La cause des pauvres devant le peuple de Genève.
Une ville chrétienne n'oublie pas les pauvres ; aussi l'un des premiers soins de Genève convertie à l'Évangile a-t-il été d'aller au-devant de ses indigens, vieillards, malades ou orphelins. Au milieu de beaucoup d'autres soins, de grands périls et de grandes nécessités, Messieurs ont trouvé le loisir de s'occuper de cet objet. Ils s'en sont même occupés avant toutes choses. Comme nous l'avons dit, ils ont formé le dessein de faire un grand hôpital du couvent de Sainte-Claire et d'appliquer ce qui reste des biens des paroisses à l'entretien des indigens. Ces biens, voués par la piété, appartenaient à un pieux ouvrage, et en les consacrant aux pauvres, Genève les donnera à Jésus-Christ, Christo in pauperibus (*).

Cependant des difficultés se sont présentées dans l'exécution. Les procureurs des paroisses se refusent de consigner au procureur de l'hôpital les titres et les biens des églises. Les prêtres les encouragent dans leur désobéissance. On en voit toujours aller et venir dans la ville, séduisant les citoyens, chantant la messe, baptisant les enfans dans les maisons et semant des discours propres à entretenir la discorde parmi les bourgeois. Pour rompre leur opposition, Messieurs viennent de prendre le parti de convoquer les Deux-Cents. Et les Deux-Cents qu'ont-ils ordonné ?

« D'abord et avant tout, que pour nourrir la concorde et obtenir la paix de Dieu, il fallait premièrement prendre soin des pauvres et leur consacrer les biens des paroisses, églises, chapelles, monastères, couvens et confréries.

« En second lieu, pour que cette maudite discorde ne puisse croître parmi les citoyens, MM. les syndics appelleront les prêtres et leur demanderont une seconde fois s'ils veulent vivre selon la Parole de Dieu. Que s'ils veulent soutenir toujours que les sermons de nos prédicateurs sont injustes, ils aient à se pourvoir de doctes personnages qui le prouvent et nous les écouterons. Et s'ils se refusent à soutenir leurs factions en disputant par la Sainte-Écriture, qu'ils sortent de la ville, ou du moins qu'ils quittent leurs cérémonies, subornations et séductions. »

On parle en troisième lieu d'élire un hôpitalier, et Claude Salomon, dit Pasta, se présente pour faire ce service. Il offre encore d'y employer tous ses biens, et même il a dessein de les léguer à l'hospice érigé à Ste-Claire. CI. Pasta, nos lecteurs s'en souviennent, est un de ces hommes qui les premiers ont reçu avidement la parole prêchée dans Genève.
Chacun s'est mis à dire son zèle envers les pauvres, et que même il a déjà commencé de les servir. Et d'une commune voix on a résolu qu'il serait accepté comme hôpitalier avec sa femme et qu'on le proposerait en Conseil général.

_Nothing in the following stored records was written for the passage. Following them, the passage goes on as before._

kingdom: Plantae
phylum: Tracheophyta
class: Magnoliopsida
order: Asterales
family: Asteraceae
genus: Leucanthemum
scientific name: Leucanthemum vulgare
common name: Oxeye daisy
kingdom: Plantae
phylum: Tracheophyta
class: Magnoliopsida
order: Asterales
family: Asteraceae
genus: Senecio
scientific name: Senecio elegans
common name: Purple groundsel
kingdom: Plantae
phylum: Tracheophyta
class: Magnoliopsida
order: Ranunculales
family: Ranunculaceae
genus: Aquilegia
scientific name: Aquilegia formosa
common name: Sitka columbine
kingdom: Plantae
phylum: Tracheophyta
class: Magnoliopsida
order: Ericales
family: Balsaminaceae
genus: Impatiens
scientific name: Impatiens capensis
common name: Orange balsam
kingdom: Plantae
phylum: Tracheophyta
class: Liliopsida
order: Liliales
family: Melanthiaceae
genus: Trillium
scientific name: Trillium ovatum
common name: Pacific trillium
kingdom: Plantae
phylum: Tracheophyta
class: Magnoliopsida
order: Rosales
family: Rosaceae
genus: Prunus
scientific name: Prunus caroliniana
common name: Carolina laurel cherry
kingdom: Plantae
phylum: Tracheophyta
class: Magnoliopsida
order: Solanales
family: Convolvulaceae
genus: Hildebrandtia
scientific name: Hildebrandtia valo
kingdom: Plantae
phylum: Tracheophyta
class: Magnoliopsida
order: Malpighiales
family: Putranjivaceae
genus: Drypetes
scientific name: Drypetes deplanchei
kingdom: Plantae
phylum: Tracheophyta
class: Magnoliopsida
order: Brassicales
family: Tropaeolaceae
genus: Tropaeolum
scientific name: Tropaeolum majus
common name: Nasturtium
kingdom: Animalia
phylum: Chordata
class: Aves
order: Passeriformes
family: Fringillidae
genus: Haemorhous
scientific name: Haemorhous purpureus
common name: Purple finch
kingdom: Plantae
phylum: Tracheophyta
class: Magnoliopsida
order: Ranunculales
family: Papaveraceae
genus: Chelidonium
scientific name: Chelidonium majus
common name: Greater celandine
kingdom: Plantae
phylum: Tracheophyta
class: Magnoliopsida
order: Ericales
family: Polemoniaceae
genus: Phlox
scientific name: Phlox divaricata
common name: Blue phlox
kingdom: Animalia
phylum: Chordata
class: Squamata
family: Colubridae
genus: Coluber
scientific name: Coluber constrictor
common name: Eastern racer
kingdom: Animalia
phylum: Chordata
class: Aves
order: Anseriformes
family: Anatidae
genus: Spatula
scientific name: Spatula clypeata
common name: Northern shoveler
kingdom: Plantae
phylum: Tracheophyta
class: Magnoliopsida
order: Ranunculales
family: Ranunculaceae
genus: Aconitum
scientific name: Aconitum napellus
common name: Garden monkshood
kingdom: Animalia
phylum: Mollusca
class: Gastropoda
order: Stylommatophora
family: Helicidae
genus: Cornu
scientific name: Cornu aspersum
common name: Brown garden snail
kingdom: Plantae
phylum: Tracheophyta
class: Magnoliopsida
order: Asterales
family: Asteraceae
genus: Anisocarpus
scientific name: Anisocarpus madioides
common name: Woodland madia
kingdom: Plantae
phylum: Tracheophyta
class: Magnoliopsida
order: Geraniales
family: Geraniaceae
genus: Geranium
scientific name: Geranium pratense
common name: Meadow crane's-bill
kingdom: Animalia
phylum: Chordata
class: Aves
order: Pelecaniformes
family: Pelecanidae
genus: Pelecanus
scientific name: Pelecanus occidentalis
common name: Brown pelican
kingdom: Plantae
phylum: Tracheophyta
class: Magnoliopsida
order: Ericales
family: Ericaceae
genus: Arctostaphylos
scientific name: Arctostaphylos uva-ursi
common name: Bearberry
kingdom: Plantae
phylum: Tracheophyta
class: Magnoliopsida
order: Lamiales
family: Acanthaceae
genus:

Le lendemain (c'est ce dimanche 14) le peuple assemblé, après avoir fait la prière dominicale, a décidé unanimement que l'hôpital avait été saintement érigé, que les biens appliqués par nos prédécesseurs à des usages pieux devaient être appliqués à l'usage très pieux des pauvres, que deux commissaires seraient élus pour rechercher de ces biens, et que Cl. Salomon et sa femme gouverneraient les pauvres du grand hôpital.

Messieurs feront faire des cries pour que personne n'ait à mendier, et que tous les pauvres se retirent à Ste-Claire. Un homme chargé de les y contraindre recevra 50 sous de gage par an.
On a commencé hier déjà à vendre la dépouille du couvent de Palais, que tous larrons s'accordaient à venir piller. On l'a vendue au plus offrant, à l'extinction de la chandelle. La dépouille entière, à savoir les tuiles, le fer, le bois, les briques, les porteaux, les fenêtres, les virets et les degrés ont procuré 250 écus d'or.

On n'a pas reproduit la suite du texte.